Je décide alors de prendre le problème à bras le corps. Il faut passer le pas. Je me suis donc plongé dans les différentes notices administratives, mais aussi dans l’histoire de l’art en général et de la photographie en particulier. En parallèle, je fais des essais sur les formats, sur les papiers, sur la nuit et les paysages sauvages, sur les mélanges d’images, sur les images animées, les vitesses de projections et la perception des images par le conscient et le subconscient.
Le passage par la Fac de Lettres m’a initié aux bibliothèques universitaires et l’internet me permet de lire des livres et des mémoires de recherche dispersés à travers le monde. En fait,  je fais pour moi ce que je voulais mettre à disposition du public avec mon cyber-café.

Et contre toute attente, c’est dans le code des impôts que je trouve le concept d’artiste auteur. Je vais être Artiste-Auteur.

Une fois Siret  et code APE obtenus, nous somme en 2012, direction la régularisation des charges et là, rebelote, impossible de m’inscrire, plancher de revenu trop élevé pour moi.

Paradoxe : la loi indique une obligation d’inscription et le service concerné ne prévoit pas d’inscription sous plancher….

La plaisanterie a duré pendant 5 ans.

Et sans validation de payement de charges sociales, impossible de répondre à certains appels d’offres publiques.  

Un jour, apparait dans le référencement des activités couvertes par la Maison des Artistes l’activité de plasticien utilisant la photographie.

Une nouvelle étape est franchie.

J’ai ensuite fait partie de différents groupes, associations, ou réalisé des partenariats avec des artistes pour être présent en galerie, sur divers marchés d’art sur la foire d’Art de Nice, sur les volets composant le calendrier de l’avent de la ville de Biot.

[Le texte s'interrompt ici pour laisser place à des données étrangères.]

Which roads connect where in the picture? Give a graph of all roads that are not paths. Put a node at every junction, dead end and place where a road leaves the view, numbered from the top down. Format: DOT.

Réapparition du monde de l’artisanat.
A Sophia Antipolis, une exposition mélangea artistes plastiques et artisans d’art dans deux salles contiguës mais séparées. Avec une peintre, nous étions logés chez un métallier de génie. Il y a 30 ans qu’il a mis au point une technique pour des créations qui avaient fait sa fortune. Technique qu’il gardait secrète dans l’attente de trouver l’apprenti qu’il formerait pour prendre la relève ; le lendemain, à la pause déjeuner, il se confie, écœuré. Il vient d’apprendre que si depuis quelques mois il est invité à tous les salons et foires de la région, c’est uniquement pour le pousser à révéler son secret parce que certains ont appris qu’il était très malade. Il s’est éteint quelques mois plus tard. J’ai toujours son secret.


Puis il y a eu les journées Européennes de la culture.

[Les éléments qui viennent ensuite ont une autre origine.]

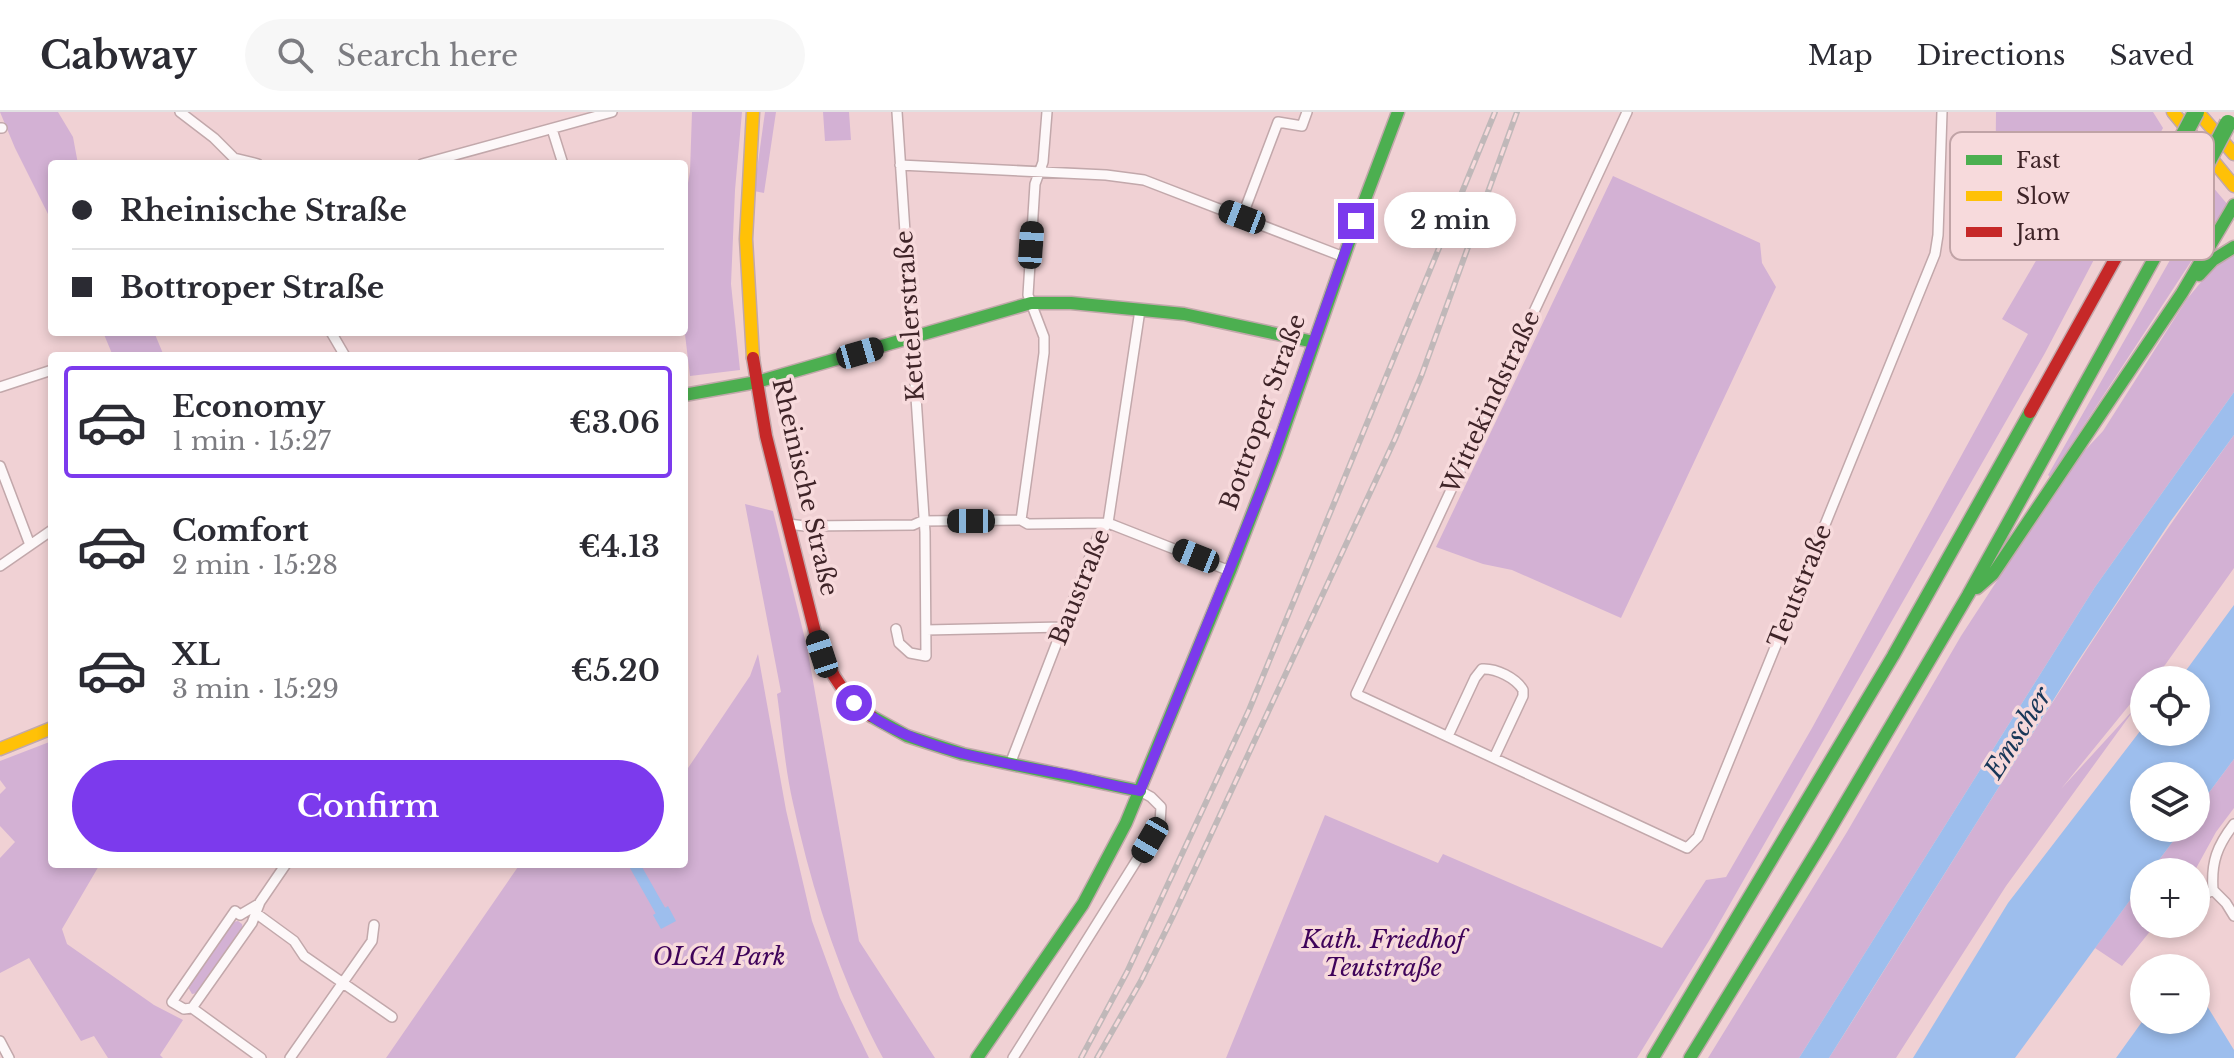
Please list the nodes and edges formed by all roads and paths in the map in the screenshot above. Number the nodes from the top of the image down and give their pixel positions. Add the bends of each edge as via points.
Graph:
1 (180, 112) edge
2 (612, 112) edge
3 (753, 112) edge
4 (897, 112) edge
5 (1047, 112) edge
6 (1307, 112) edge
7 (1398, 112) edge
8 (1627, 112) edge
9 (1942, 112) edge
10 (2173, 112) edge
11 (2197, 112) edge
12 (2231, 118) edge
13 (552, 129) junction
14 (2186, 132) edge
15 (2189, 132) edge
16 (2214, 150) edge
17 (2234, 154) edge
18 (242, 160) edge
19 (437, 160) edge
20 (562, 160) edge
21 (2214, 162) edge
22 (900, 165) junction
23 (1039, 172) junction
24 (2234, 186) edge
25 (2234, 205) edge
26 (1242, 217) junction
27 (2214, 239) edge
28 (2234, 247) edge
29 (1344, 257) junction
30 (2214, 259) edge
31 (2114, 260) edge
32 (2153, 260) edge
33 (2202, 260) edge
34 (2213, 260) edge
35 (2182, 293) junction
36 (1031, 303) junction
37 (1140, 310) junction
38 (912, 339) junction
39 (1314, 342) junction
40 (48, 371) edge
41 (757, 382) junction
42 (0, 387) edge
43 (688, 394) edge
44 (0, 466) edge
45 (1021, 520) junction
46 (922, 521) junction
47 (1108, 523) junction
48 (788, 524) junction
49 (48, 533) edge
50 (30, 545) junction
51 (0, 566) edge
52 (1230, 571) junction
53 (1968, 595) junction
54 (1063, 627) junction
55 (896, 629) dead end
56 (926, 630) junction
57 (1356, 694) joint
58 (48, 730) edge
59 (1448, 736) junction
60 (0, 749) edge
61 (1494, 758) junction
62 (1010, 764) junction
63 (1140, 791) junction
64 (2234, 824) edge
65 (283, 868) edge
66 (2213, 890) junction
67 (2210, 892) edge
68 (260, 902) junction
69 (257, 914) junction
70 (2234, 916) edge
71 (374, 925) dead end
72 (343, 983) junction
73 (192, 1008) junction
74 (392, 1017) dead end
75 (0, 1041) edge
76 (9, 1058) edge
77 (261, 1058) edge
78 (290, 1058) edge
79 (977, 1058) edge
80 (1013, 1058) edge
81 (1653, 1058) edge
82 (1690, 1058) edge

1 - 18 street
2 - 13 street
3 - 41 main road, Rheinische Straße via 745,235
4 - 22 street, Kettelerstraße
5 - 23 street
6 - 26 street via 1302,126 1278,122
7 - 29 main road, Bottroper Straße
8 - 57 street, Wittekindstraße
9 - 61 street, Teutstraße via 1935,254 1696,841 1687,848 1675,844
10 - 15 main road
11 - 14 main road, bridge
11 - 17 main road
12 - 16 main road, bridge
13 - 19 street
13 - 20 street
21 - 24 main road
22 - 23 street
22 - 38 street, Kettelerstraße
23 - 26 street via 1151,183
23 - 36 street
25 - 27 main road
26 - 29 street
28 - 30 main road
29 - 39 main road, Bottroper Straße
31 - 81 main road, bridge via 1893,656
32 - 53 main road, bridge
33 - 35 main road
34 - 35 main road
35 - 53 main road via 1993,574
36 - 37 main road
36 - 38 main road
36 - 45 street via 1044,337 1044,353
37 - 39 main road via 1197,316
37 - 47 street, Baustraße
38 - 41 main road
38 - 46 street, Kettelerstraße
39 - 52 main road, Bottroper Straße
40 - 42 street
41 - 43 main road
41 - 48 main road, Rheinische Straße
44 - 50 street
45 - 46 street
45 - 47 street
46 - 48 street
46 - 56 street, Kettelerstraße
47 - 52 street
47 - 54 street, Baustraße via 1098,536
48 - 62 main road, Rheinische Straße via 822,654 849,698 905,735
49 - 50 street
50 - 51 street
52 - 63 main road, Bottroper Straße
53 - 82 main road
54 - 56 street
54 - 62 street, Baustraße
55 - 56 street via 899,643 910,653 926,656
57 - 59 street, Teutstraße
58 - 60 main road
59 - 61 street, Teutstraße
59 - 61 street via 1478,673 1486,668 1504,675 1521,685 1523,696
62 - 63 main road, Rheinische Straße
63 - 79 main road, Bottroper Straße via 1083,904
63 - 80 street via 1161,807 1160,823
64 - 66 street via 2216,851
65 - 68 street
66 - 67 street
66 - 70 street
68 - 69 street
68 - 73 street via 248,913 235,911 172,1002
69 - 72 street
69 - 73 street
71 - 72 street via 372,941
72 - 74 street
72 - 78 street
73 - 77 street
75 - 76 street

J’étais présent à l’un des débats avec le Ministre de la culture et un designer (Philippe Stark) qui avait lancé le projet de réaliser un portrait composé de photos d’identité’ mises en ligne par qui le voulait dans toute l’Europe.
Discours du Ministre, explication du projet, grandes lignes de la politique commune sur le développement culturel, puis micro circulant dans le public.
Je m’adresse au Ministre. J’explique : autodidacte, j’ai suivi toutes les procédures, tous les conseils, et je n’arrive pas à percer. Que faut-il faire ?
Sa réponse : Partez quelques années à l’étranger. Français vous serez très bien accueilli, ça marchera pour vous et au retour, les portes s’ouvriront.

C’est comme ça que j’ai commencé à fréquenter les forums internationaux, les réseaux sociaux et à multiplier les pages sur le web.

2013 : Finaliste Photo de l’édition 2012 des Talents contemporains de la Fondation François Schneider (8 finalistes sur 800 inscrits en photographie).

2015 : Investissement dans un boitier numérique professionnel, full frame, 24 x 36, 36 Go. Il photographit et film.

Et début des projets en lignes, des premiers contacts professionnels dans les univers du chant lyrique et de la musique classique, et des échanges de créations.
En parallèle, je travaille sur le style, le rendu, les nouveaux supports photographiques, les formats vidéos. Création de clips video artistiques (videoart) et de livres.

Découverte de nouveaux supports dédiés à la photographie.

Et crise sanitaire.

Un monde s’écroule, il faut se réinventer.

Première décision : la création d’un atelier show-room branché sur la fibre.

La fibre est fonctionnelle depuis juin 2021. L’atelier est en cours d’aménagement.